Winter is the time of year where it’s OK to put on a little weight, my “winter coat” I might call it, which reminds me of how ridiculous it is to have a New Year’s resolution to start losing weight in the middle of winter. That’s like putting sugar on my tongue and telling me not to swallow. I eat more in the wintertime, drink more, sleep better and harder, move less and think deeper.
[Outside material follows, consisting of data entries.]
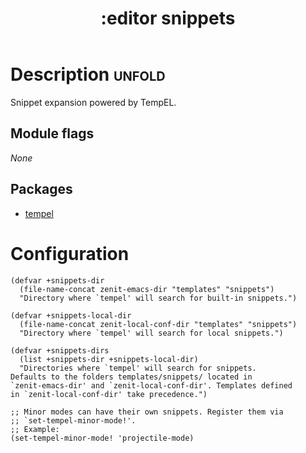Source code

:#+title: :editor snippets
#+created: 2024-06-09

* Description :unfold:
Snippet expansion powered by TempEL.

** Module flags
/None/

** Packages
- [[https://github.com/minad/tempel][tempel]]

* Configuration
#+begin_src elisp
(defvar +snippets-dir
  (file-name-concat zenit-emacs-dir "templates" "snippets")
  "Directory where `tempel' will search for built-in snippets.")

(defvar +snippets-local-dir
  (file-name-concat zenit-local-conf-dir "templates" "snippets")
  "Directory where `tempel' will search for local snippets.")

(defvar +snippets-dirs
  (list +snippets-dir +snippets-local-dir)
  "Directories where `tempel' will search for snippets.
Defaults to the folders templates/snippets/ located in
`zenit-emacs-dir' and `zenit-local-conf-dir'. Templates defined
in `zenit-local-conf-dir' take precedence.")

;; Minor modes can have their own snippets. Register them via
;; `set-tempel-minor-mode!'.
;; Example:
(set-tempel-minor-mode! 'projectile-mode)
#+end_src
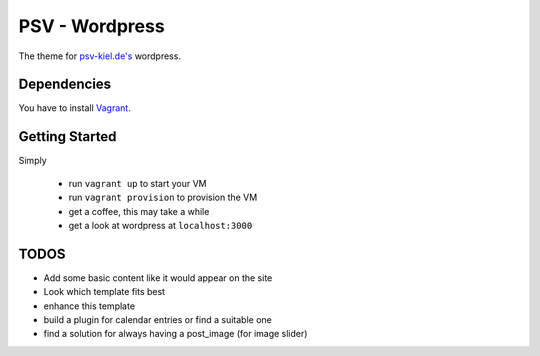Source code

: ***************
PSV - Wordpress
***************

The theme for `psv-kiel.de's <http://www.psv-kiel.de>`_ wordpress.

Dependencies
============

You have to install `Vagrant <http://www.vagrantup.com/>`_.

Getting Started
================

Simply

  - run ``vagrant up`` to start your VM
  - run ``vagrant provision`` to provision the VM
  - get a coffee, this may take a while
  - get a look at wordpress at ``localhost:3000``


TODOS
=====

- Add some basic content like it would appear on the site
- Look which template fits best
- enhance this template

- build a plugin for calendar entries or find a suitable one
- find a solution for always having a post_image (for image slider)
It’s a great time for writing, anything! Winter for me is the perfect time to set goals, day dream, recalculate, rethink and think more, all over a hot cup of coffee and an endless pack of cigarettes, wrapped in a blanket on a cold rainy or snowy day. It’s a great time to procrastinate or to finally stop procrastinating and do something you have been meaning to do, or finish something that’s half-way done. Winter is a great time for closures, closing chapters, cleaning a slate, forgiving and moving on emotionally, mentally and spiritually, so that once the season is over, we can be physically ready to birth new leaves and do it all over again, feeling fresh, light with burden and with renewed energy.

Fiber fanatic
By Stina Sieg
Guide editor


Growing up in California, winter was always more of a concept than a harsh reality. But after spending the last six winters in Oregon, New Mexico, Colorado, Utah, Texas and here, I think I finally understand the deeper meaning behind the season.
Winter is, at its most basic, a time to knit.
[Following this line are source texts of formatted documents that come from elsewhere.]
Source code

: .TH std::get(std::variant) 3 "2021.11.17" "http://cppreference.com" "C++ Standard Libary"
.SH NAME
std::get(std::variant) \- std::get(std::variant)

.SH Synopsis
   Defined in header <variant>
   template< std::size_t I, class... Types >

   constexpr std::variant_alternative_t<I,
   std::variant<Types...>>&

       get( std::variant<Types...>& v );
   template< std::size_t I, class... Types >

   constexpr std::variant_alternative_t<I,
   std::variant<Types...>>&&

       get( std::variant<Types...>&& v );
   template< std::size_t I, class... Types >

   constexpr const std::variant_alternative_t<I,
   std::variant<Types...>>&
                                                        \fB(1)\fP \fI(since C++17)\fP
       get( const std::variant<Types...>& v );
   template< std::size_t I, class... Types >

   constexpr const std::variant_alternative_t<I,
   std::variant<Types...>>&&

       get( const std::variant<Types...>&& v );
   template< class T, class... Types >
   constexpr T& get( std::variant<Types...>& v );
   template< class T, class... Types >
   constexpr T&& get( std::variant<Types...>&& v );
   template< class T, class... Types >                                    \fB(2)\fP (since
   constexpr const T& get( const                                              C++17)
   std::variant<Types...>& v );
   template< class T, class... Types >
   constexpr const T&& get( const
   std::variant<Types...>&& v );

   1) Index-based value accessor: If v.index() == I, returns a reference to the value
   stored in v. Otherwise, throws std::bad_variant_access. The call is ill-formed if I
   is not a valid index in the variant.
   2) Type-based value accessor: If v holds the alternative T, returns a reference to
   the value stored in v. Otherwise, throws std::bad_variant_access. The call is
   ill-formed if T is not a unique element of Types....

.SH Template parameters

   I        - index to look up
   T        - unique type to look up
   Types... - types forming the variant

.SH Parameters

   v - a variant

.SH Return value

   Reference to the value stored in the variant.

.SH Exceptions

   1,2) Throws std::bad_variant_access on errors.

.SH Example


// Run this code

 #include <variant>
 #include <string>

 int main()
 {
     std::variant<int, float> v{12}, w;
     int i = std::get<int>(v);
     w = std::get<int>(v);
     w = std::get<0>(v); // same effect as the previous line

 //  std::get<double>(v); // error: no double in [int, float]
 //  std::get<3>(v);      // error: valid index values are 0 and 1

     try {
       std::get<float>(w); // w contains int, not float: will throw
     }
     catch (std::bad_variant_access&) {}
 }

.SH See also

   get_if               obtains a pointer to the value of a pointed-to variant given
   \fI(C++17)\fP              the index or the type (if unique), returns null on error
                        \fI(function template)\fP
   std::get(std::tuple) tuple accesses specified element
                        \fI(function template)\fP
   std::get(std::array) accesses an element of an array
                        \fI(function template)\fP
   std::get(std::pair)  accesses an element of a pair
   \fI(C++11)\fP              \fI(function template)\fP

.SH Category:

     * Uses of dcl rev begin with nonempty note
I’ve got a sincere and truthful yarn addiction, and it shows itself full-force between October and March. If given the time and the right radio shows, I’ll whip up hats, scarves and maybe a baby sweater or two. I’ll take mini trips to faraway yarn shops and search out difficult patterns in hopes that might quell my urge, but it never does. I’ve been this way since I graduated college and like any real addict, I think I’m doing just fine.

I don’t want to change because knitting is my Zen. There are so many big questions in the world and my own life is rife with uncertainties. But know that if I sit down with yarn and needles long enough, I’ll come up with something that I like. And if I don’t, I can always tear it all out and start over — or give up and no one’s the wiser. That kind of freedom, I do believe, is hard to find.

The joy of music

By Jeff Redman
News designer/IT manager


I was born and raised in Florida where winter amounts to little more than a month-long fashion inconvenience. It comes and goes as quickly as Santa’s shouts of “Feliz Navidad!” fade among decorated palm trees. It’s a hated interruption between balmy autumn evenings and cool spring Saturdays at the beach.
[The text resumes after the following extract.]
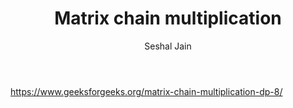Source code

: #+TITLE: Matrix chain multiplication
#+AUTHOR: Seshal Jain
#+TAGS[]: dp
https://www.geeksforgeeks.org/matrix-chain-multiplication-dp-8/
Save one family photo of me as a toddler in front of our house in St. Augustine surrounded by a micron-thin layer of snow (an event known in Florida folklore as “The Great Blizzard of 1973”), I have no memories of snow before moving to Western North Carolina as a teenager. “Cabin fever” wasn’t in my vocabulary.

I was certainly a homebody, though. I spent nearly all of my non-school hours studying music, whether it was learning piano, learning to lead a song service at church or rehearsing with the school marching band. Since I had a close family and church community that loved to “go visiting,” I was at a piano a couple of nights a week sight-reading requests out of my old church hymnal.

It is because of those evenings at the piano that days spent snowbound at home are a blessing. Once my 7-year-old daughter and I have played all the Yahtzee we can stand and have played out all the doll-house dramas she can come up with, we sit at the piano and sing songs out of that same old hymnal. There’s little in this world more joyous.
I hope she’ll grow into musical talent as I did, but if she doesn’t, I hope she’ll remember that singing a song is something she can always enjoy, no matter how old she is or how cold it is outside.